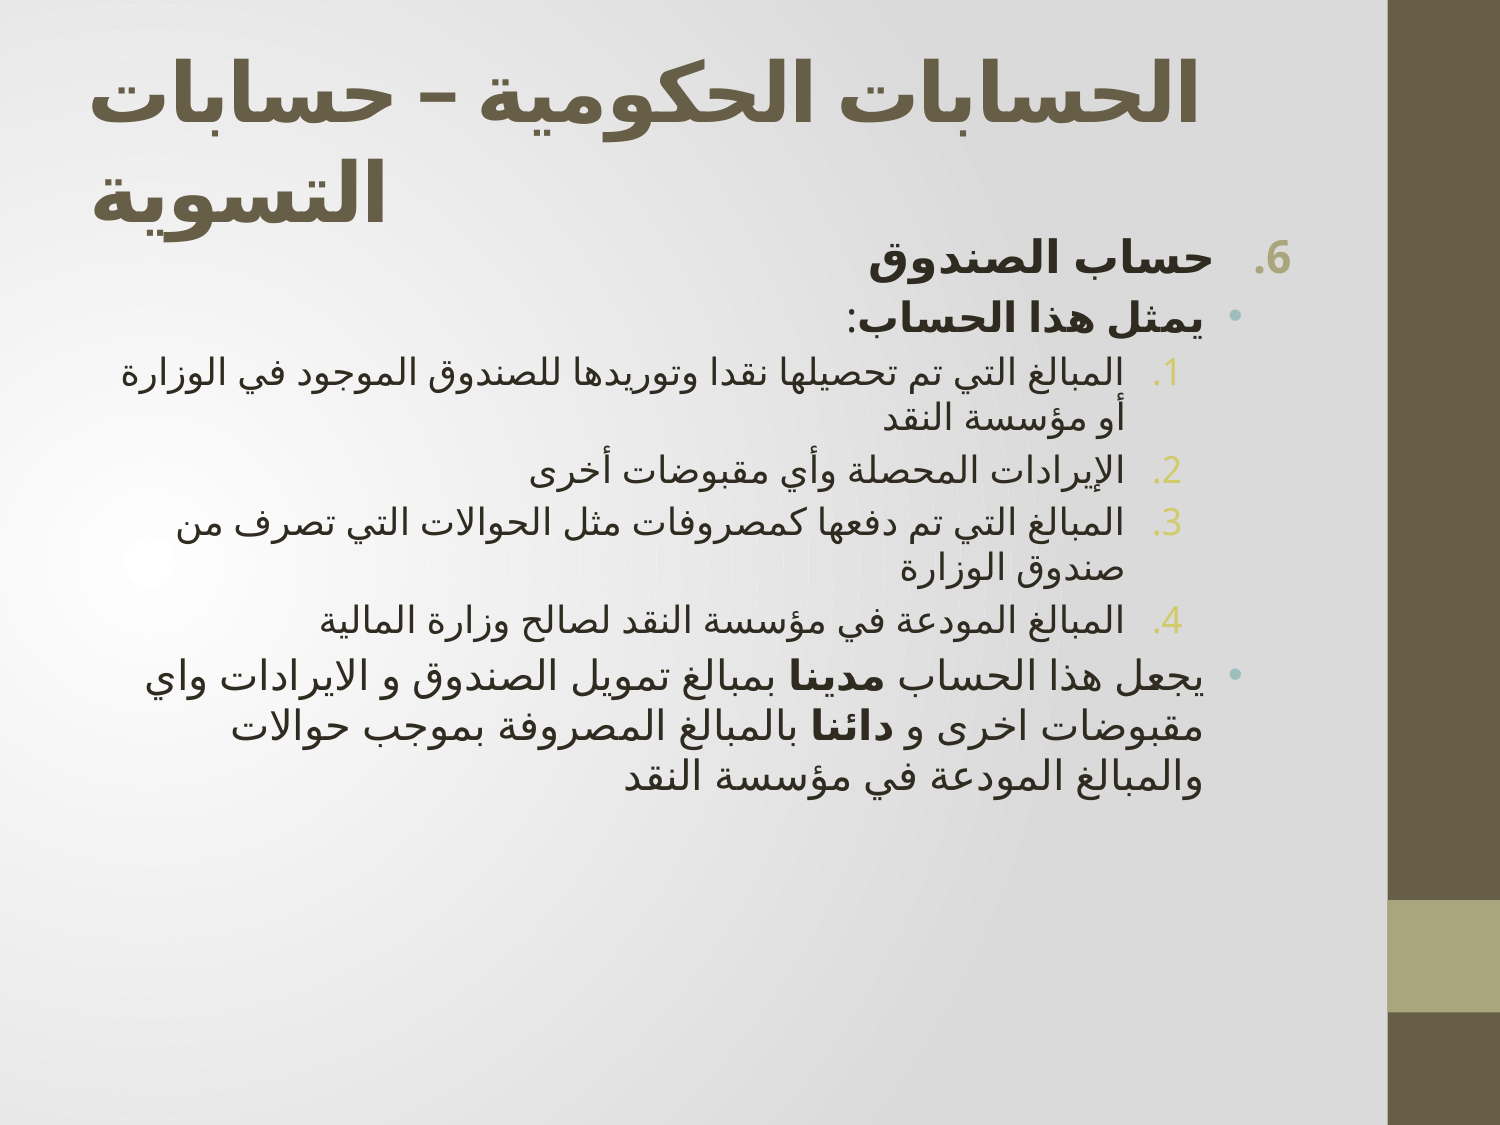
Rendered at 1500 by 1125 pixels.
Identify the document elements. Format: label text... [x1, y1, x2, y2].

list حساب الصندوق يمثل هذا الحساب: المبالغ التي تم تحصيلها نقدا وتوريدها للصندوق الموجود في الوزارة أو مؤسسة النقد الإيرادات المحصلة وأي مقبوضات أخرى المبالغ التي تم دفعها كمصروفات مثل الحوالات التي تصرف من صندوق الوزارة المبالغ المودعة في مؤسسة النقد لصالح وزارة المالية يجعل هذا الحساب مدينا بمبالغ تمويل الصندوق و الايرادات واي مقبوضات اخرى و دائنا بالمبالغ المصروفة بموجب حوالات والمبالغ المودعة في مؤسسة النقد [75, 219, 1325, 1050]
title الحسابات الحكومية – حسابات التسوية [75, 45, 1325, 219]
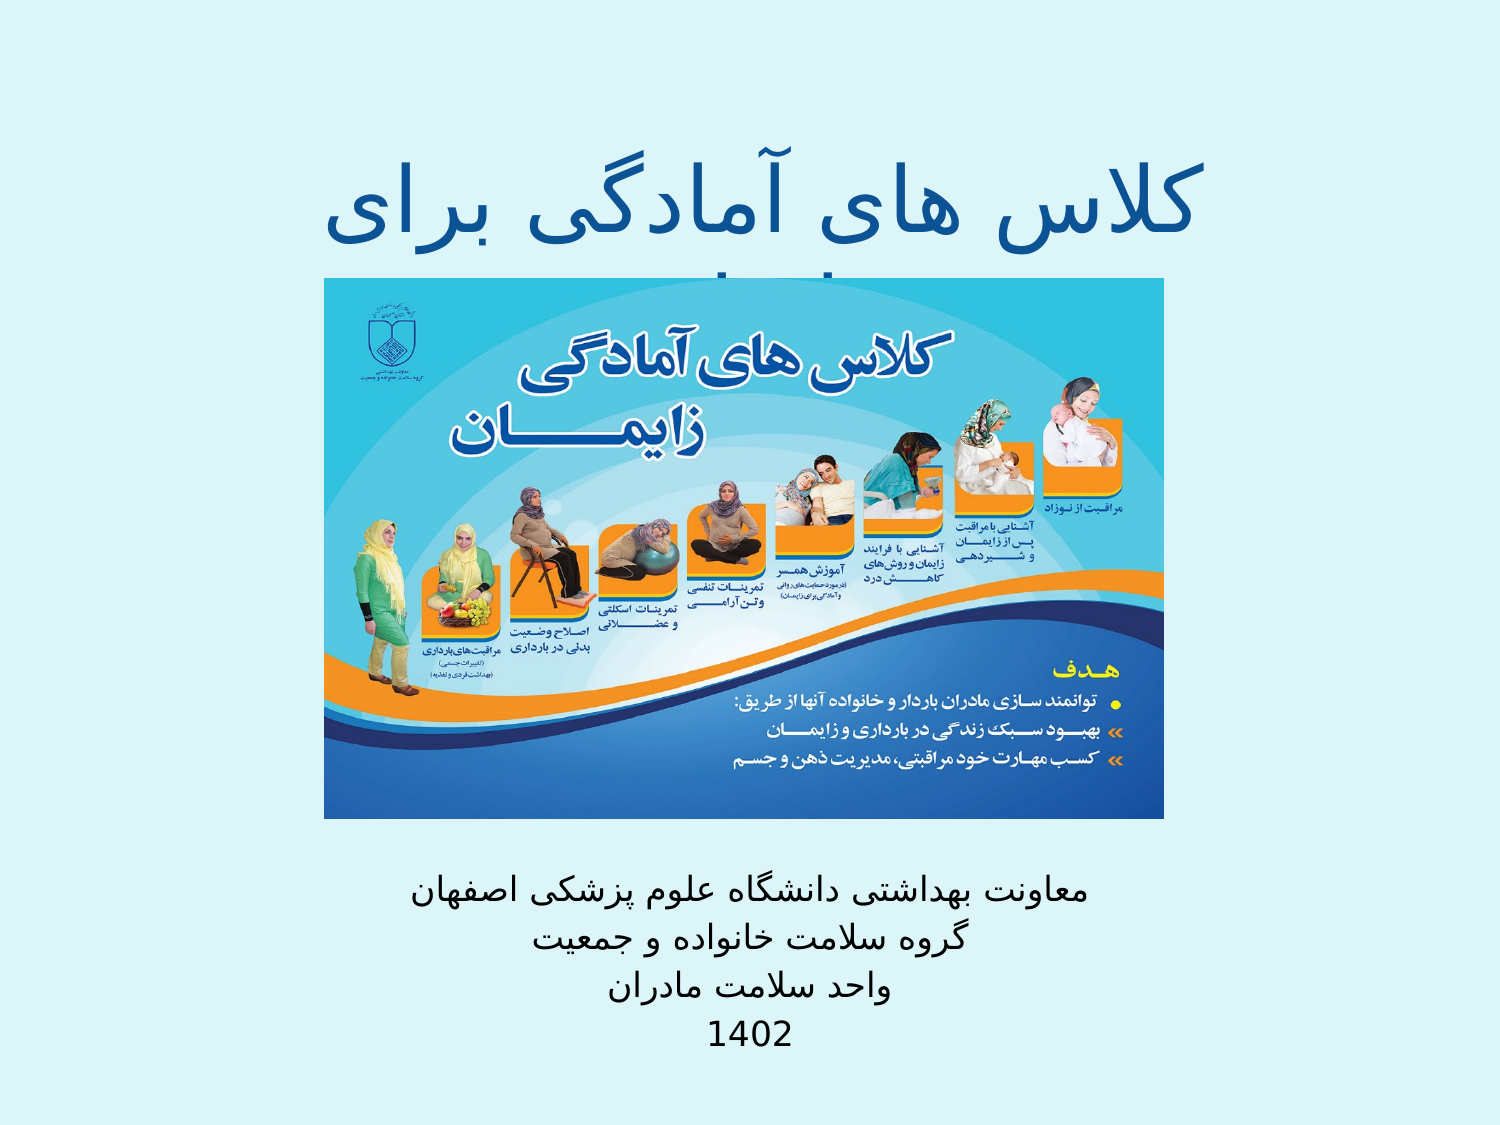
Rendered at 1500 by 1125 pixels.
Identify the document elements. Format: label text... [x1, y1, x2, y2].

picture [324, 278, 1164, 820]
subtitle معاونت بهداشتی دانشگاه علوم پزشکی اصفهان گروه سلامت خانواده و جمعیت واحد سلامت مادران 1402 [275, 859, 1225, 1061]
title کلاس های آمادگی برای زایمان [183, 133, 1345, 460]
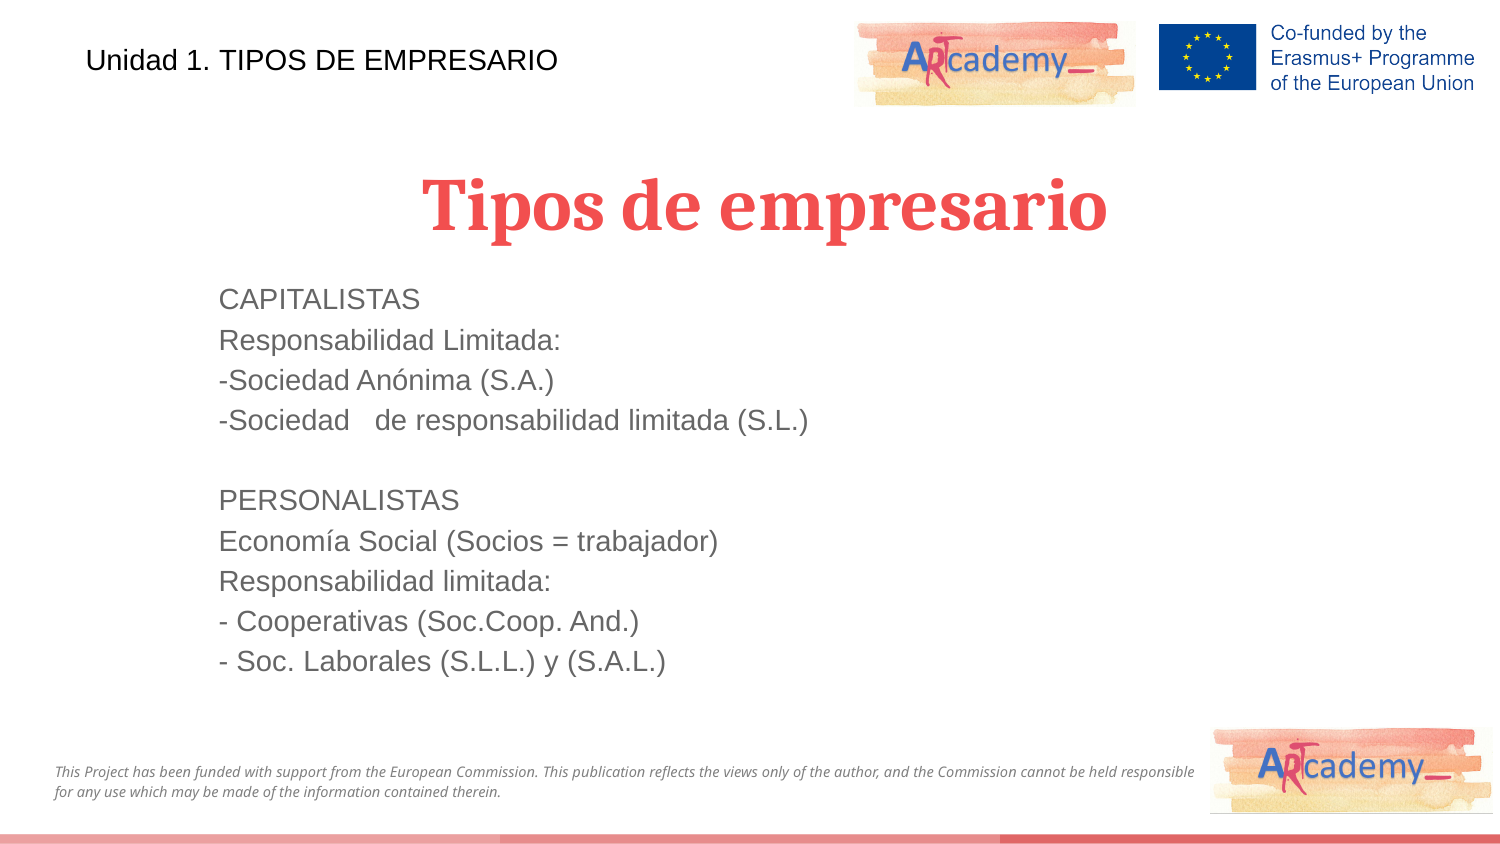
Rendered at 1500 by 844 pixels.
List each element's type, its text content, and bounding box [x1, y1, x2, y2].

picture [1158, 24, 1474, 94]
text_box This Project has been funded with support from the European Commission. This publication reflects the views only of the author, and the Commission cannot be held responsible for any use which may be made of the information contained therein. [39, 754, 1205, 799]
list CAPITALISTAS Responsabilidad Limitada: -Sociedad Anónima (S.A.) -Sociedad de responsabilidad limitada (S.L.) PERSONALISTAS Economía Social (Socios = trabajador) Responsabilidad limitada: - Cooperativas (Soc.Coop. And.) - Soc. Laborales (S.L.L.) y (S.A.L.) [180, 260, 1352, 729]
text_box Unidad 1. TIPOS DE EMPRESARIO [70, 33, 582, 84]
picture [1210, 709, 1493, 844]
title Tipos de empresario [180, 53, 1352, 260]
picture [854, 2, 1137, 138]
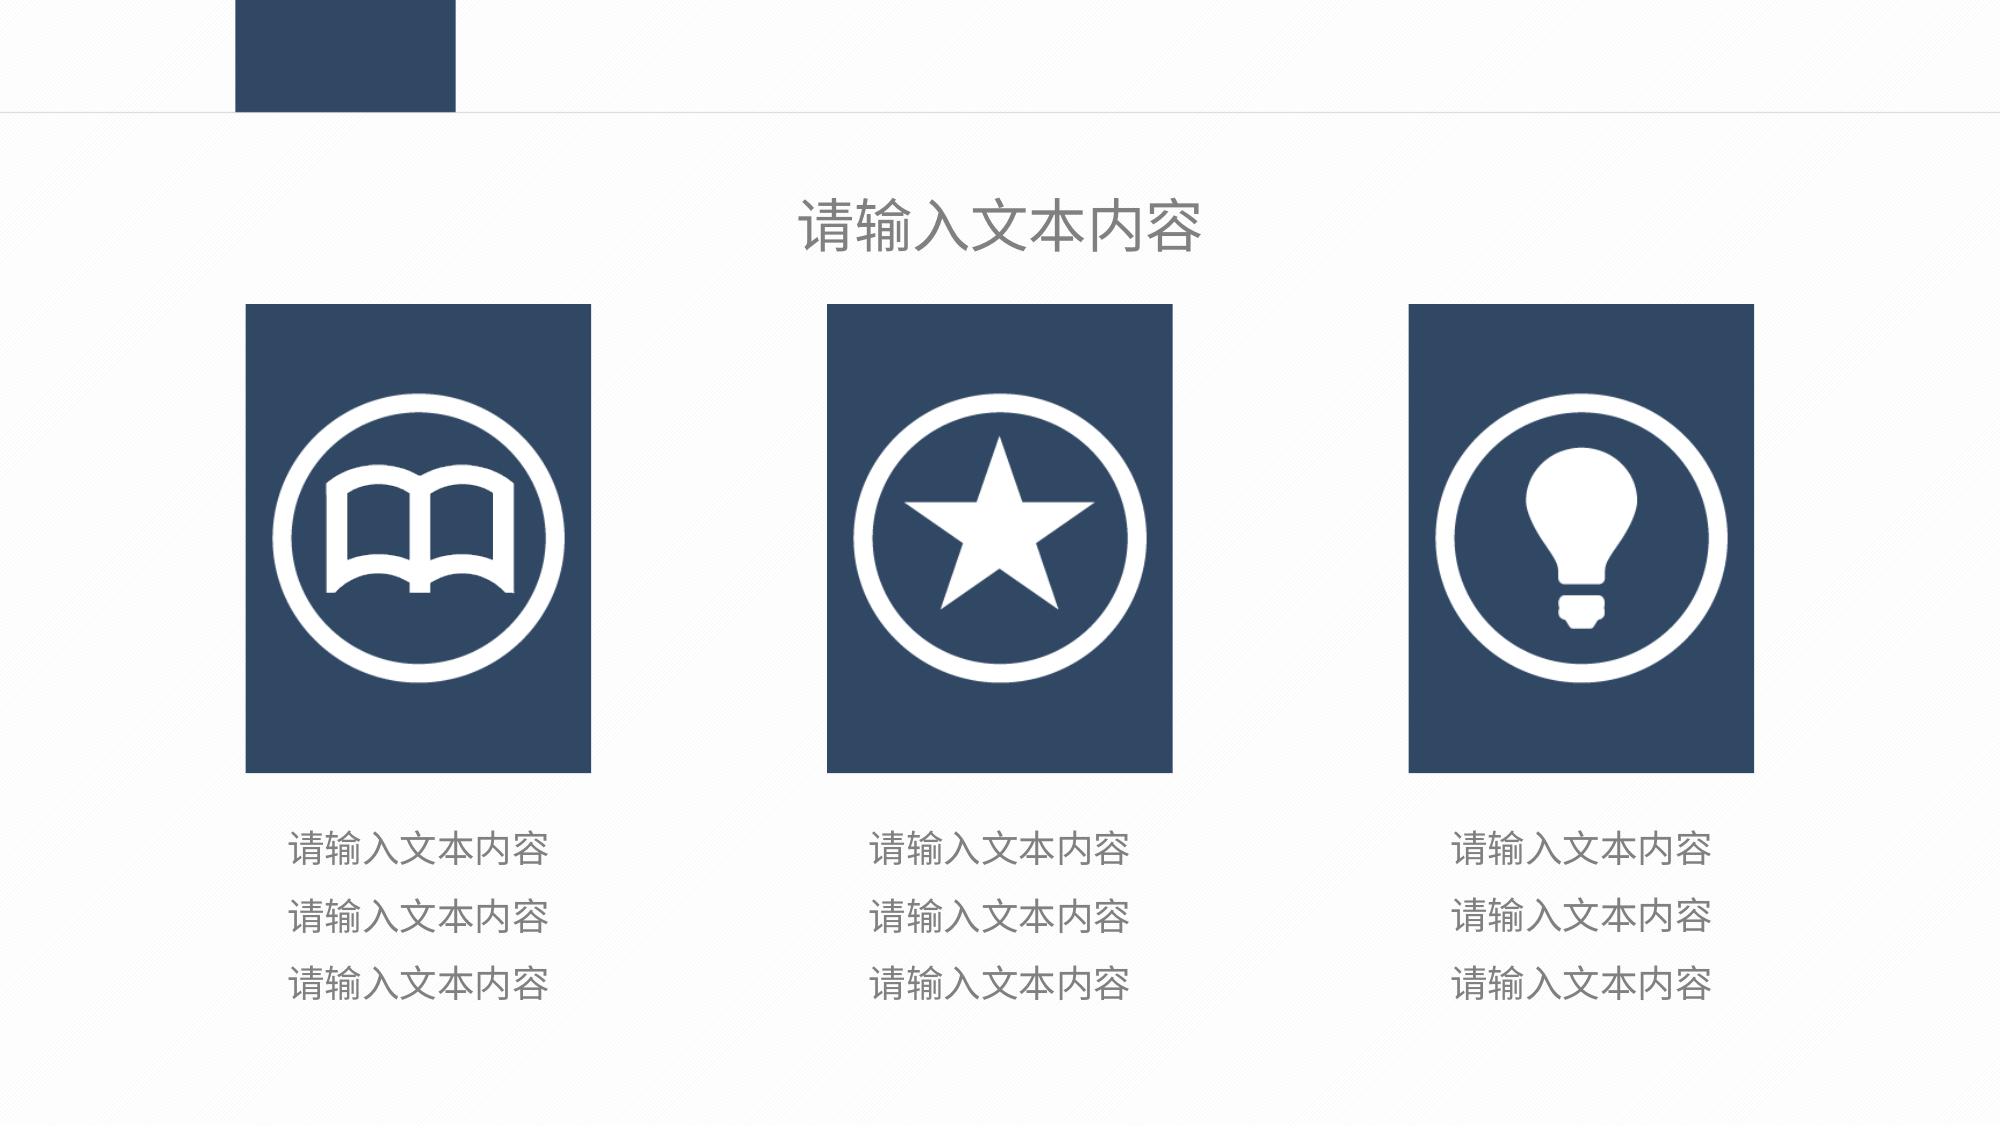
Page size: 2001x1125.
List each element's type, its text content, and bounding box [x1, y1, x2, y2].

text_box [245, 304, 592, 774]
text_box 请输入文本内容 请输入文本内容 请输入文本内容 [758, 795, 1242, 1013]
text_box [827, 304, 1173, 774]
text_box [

BRIEF
Repeat the records exactly but leave out the images.

ANSWER SPACE
Rendered at 1500 by 1125 pixels.
Identify the document elements. Format: label text... [x1, y1, x2, y2].

list حساب الصندوق يمثل هذا الحساب: المبالغ التي تم تحصيلها نقدا وتوريدها للصندوق الموجود في الوزارة أو مؤسسة النقد الإيرادات المحصلة وأي مقبوضات أخرى المبالغ التي تم دفعها كمصروفات مثل الحوالات التي تصرف من صندوق الوزارة المبالغ المودعة في مؤسسة النقد لصالح وزارة المالية يجعل هذا الحساب مدينا بمبالغ تمويل الصندوق و الايرادات واي مقبوضات اخرى و دائنا بالمبالغ المصروفة بموجب حوالات والمبالغ المودعة في مؤسسة النقد [75, 219, 1325, 1050]
title الحسابات الحكومية – حسابات التسوية [75, 45, 1325, 219]
Rendered at 1500 by 1125 pixels.
Identify the document elements. Format: label text... [x1, y1, x2, y2].

picture [324, 278, 1164, 820]
subtitle معاونت بهداشتی دانشگاه علوم پزشکی اصفهان گروه سلامت خانواده و جمعیت واحد سلامت مادران 1402 [275, 859, 1225, 1061]
title کلاس های آمادگی برای زایمان [183, 133, 1345, 460]
Rendered at 1500 by 844 pixels.
List each element's type, its text content, and bounding box [x1, y1, x2, y2].

picture [1158, 24, 1474, 94]
text_box This Project has been funded with support from the European Commission. This publication reflects the views only of the author, and the Commission cannot be held responsible for any use which may be made of the information contained therein. [39, 754, 1205, 799]
list CAPITALISTAS Responsabilidad Limitada: -Sociedad Anónima (S.A.) -Sociedad de responsabilidad limitada (S.L.) PERSONALISTAS Economía Social (Socios = trabajador) Responsabilidad limitada: - Cooperativas (Soc.Coop. And.) - Soc. Laborales (S.L.L.) y (S.A.L.) [180, 260, 1352, 729]
text_box Unidad 1. TIPOS DE EMPRESARIO [70, 33, 582, 84]
picture [1210, 709, 1493, 844]
title Tipos de empresario [180, 53, 1352, 260]
picture [854, 2, 1137, 138]
Page size: 2001x1125.
List each element's type, its text content, and bounding box [x1, y1, x2, y2].

text_box [245, 304, 592, 774]
text_box 请输入文本内容 请输入文本内容 请输入文本内容 [758, 795, 1242, 1013]
text_box [827, 304, 1173, 774]
text_box [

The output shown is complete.